永井俊作議会基本条例の制定過程に遡り、「議会のあるべき姿」「議員のあるべき姿」に書かれた通り、議会報告会は「市民に開かれた議会」「市民に積極的に情報を発信し、情報の共有を進める」「説明責任を果たす」ために、「市民と議会が自由に意見や情報を交換する場」として、大事な仕組みだ。

市民と議会が双方向で情報を発信、共有していくことが大事で、「議会の見える化」を進めていくうえでも、議会報告会は大切な場であり、市民と議員の信頼関係を構築していくうえでも大事だ。請願の採択に賛成です。

(6) 宮坂祐太議員(民主連合)

宮坂祐太請願の内容に賛成、採択に賛成です。

(7) 三好宏議員(真誠会)

三好宏冒頭に、「共産党は議員団長が紹介議員になっているが、永井議員は個人として紹介議員になっているのか? それとも会派の代表として紹介議員になっているのか?」と、永井議員に質問。

永井議員は「意味が分からん。会派として紹介議員になっている」と答え、同じ会派の中西議員が「紹介議員が幹事長であるかないかは、関係がない。意味のない質問だ」と牽制した。

このあと、三好議員は「委員長に許可を得て質問している」と意味不明の発言をしてうえで、以下のように発言した。

「真誠会の総意としては、請願に反対だ。2011、2012年度の参加人数は、場所や時間を変えて開いたが、毎回同じ人が発言しているのがいいのかどうか? 参加人数の多寡が、善し悪しの基準にはならない。そんなことも踏まえて、試行錯誤しながら合意したのが今の形だ。議論しながらやっているので至当だ。請願の本文中に書いているようなことなら、賛成できない」

「(回数は)2回以上、今もやっている。
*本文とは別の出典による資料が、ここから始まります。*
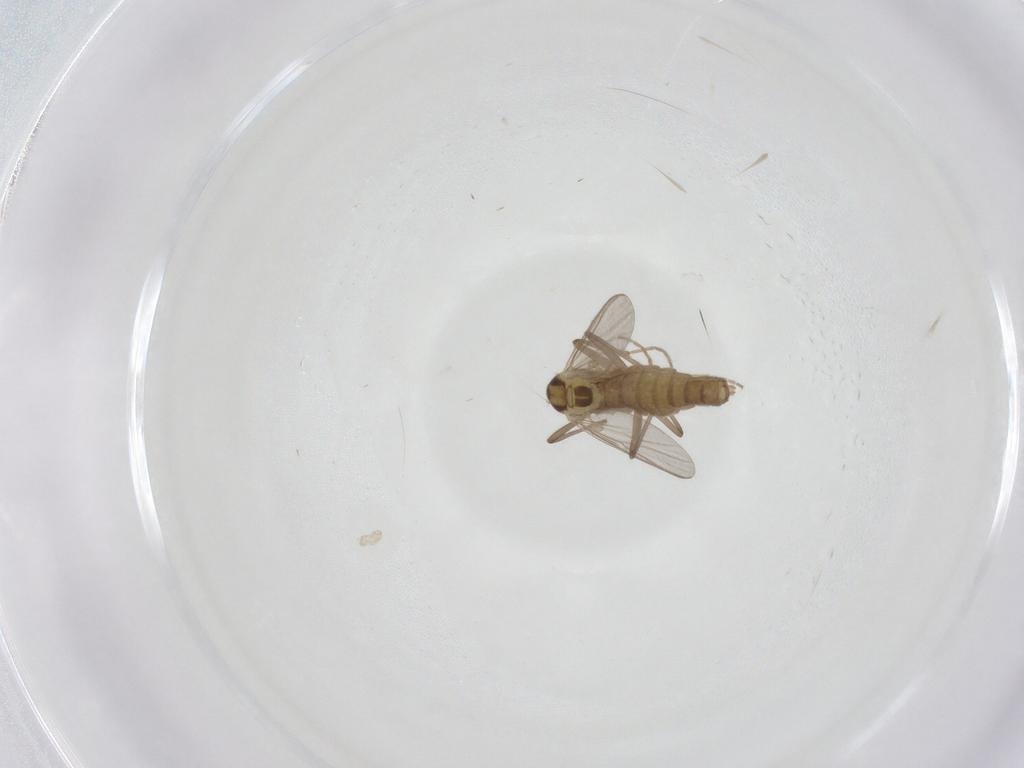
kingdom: Animalia
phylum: Arthropoda
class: Insecta
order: Diptera
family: Chironomidae
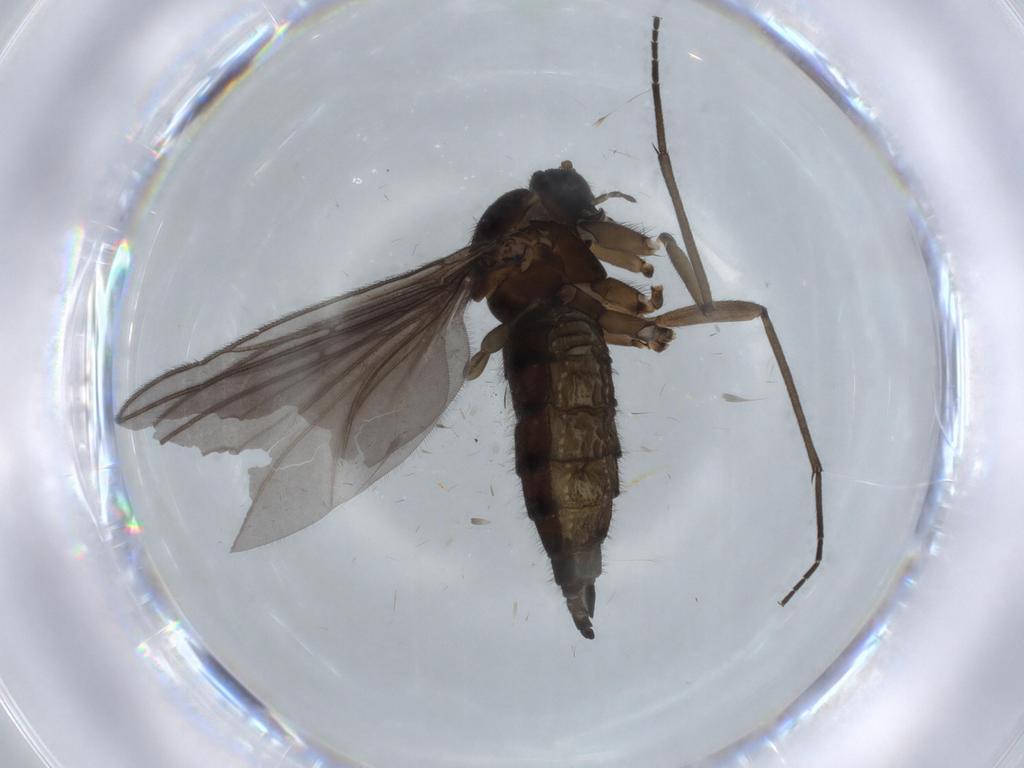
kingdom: Animalia
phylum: Arthropoda
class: Insecta
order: Diptera
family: Sciaridae
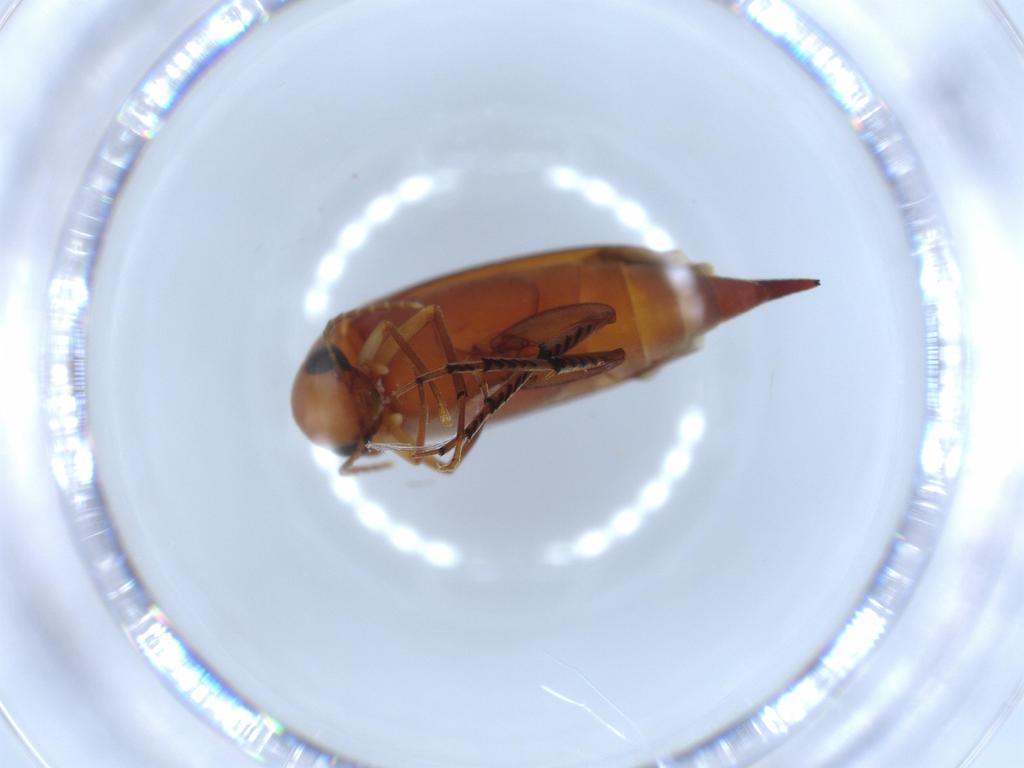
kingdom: Animalia
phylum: Arthropoda
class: Insecta
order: Coleoptera
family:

(今後は)基本条例の改正も含めて判断すべき内容だ」

※委員長の指揮が悪い、鈍い>> 試行中の参加人数実績をとりあげ「参加人数は指標でない」という暴言。「参加しやすいかどうかは考慮する必要なし。現状でよい」も、問題発言。さらになおも「議会基本条例の改正も含めて検討が必要」とは、語るに落ちる。

(8) 坂口光男議員(真誠会)

坂口光男議員自らが考えて取り組んでいくべき内容だ。市民の負託を受けた議員として、一番大事なことだ。

一つの意見として拝聴するが、2名の紹介議員を立てて、請願することに違和感を感じる。請願としては(採択に)反対だ。

※コメント>> 請願の内容は「一つの意見として認めるが、違和感がある。だから、反対」。こんな発言を委員会でする議員の資質を疑う。

請願人の陳述と事務局の説明がすんで、質疑に入ってからここまで29分。辰巳委員長が採決を宣言し、賛否それぞれ4名の同数になり、委員長がそれを宣言して、委員長裁決で「不採択」をとちりながら宣言し、閉会した。辰巳委員長は、「不採択」を選択した理由については、一言も説明しなかった。

事務局の見解について

過去の経緯を説明するくだりで、再三「……と記憶している」と繰り返した。

記憶で説明することは適当でない。記憶という名の意見を差し挟んでいる。記憶は「充実」の補強に使われている。委員長の都合に合わせた説明(代弁した意見)だ。

「フィードバック」という言葉が聞こえたとき、一瞬なんのこと? と思ったが、非公開で行った常任委員会の意見交換会を2月の議会報告会で報告したことを指してのことらしい。テーマ別で市民を分けたり、非公開にしたことをごまかした表現ではないか。

まさに、議会報告会は議員のためにあり、議会の采配によって市民がそのおこぼれをいただくという仕組みだということを、いみじくも「事務局見解」で述べたわけだ。

事務局見解の説明(意図的発言)にもあったが、「特定の参加者の発言によって、他の発言者に発言の機会がなかった」としたが、市民の発言の機会をどうつくるかの議論をするのでなく、市民の発言機会を締め出すことで運用しようとする考えになる。

そして、今回の請願を封じ、つまり、市民意見を封じ、議会基本条例の改悪を目論む中で、市民から見えにくい活性化推進委員会で後始末しようとしていると見える。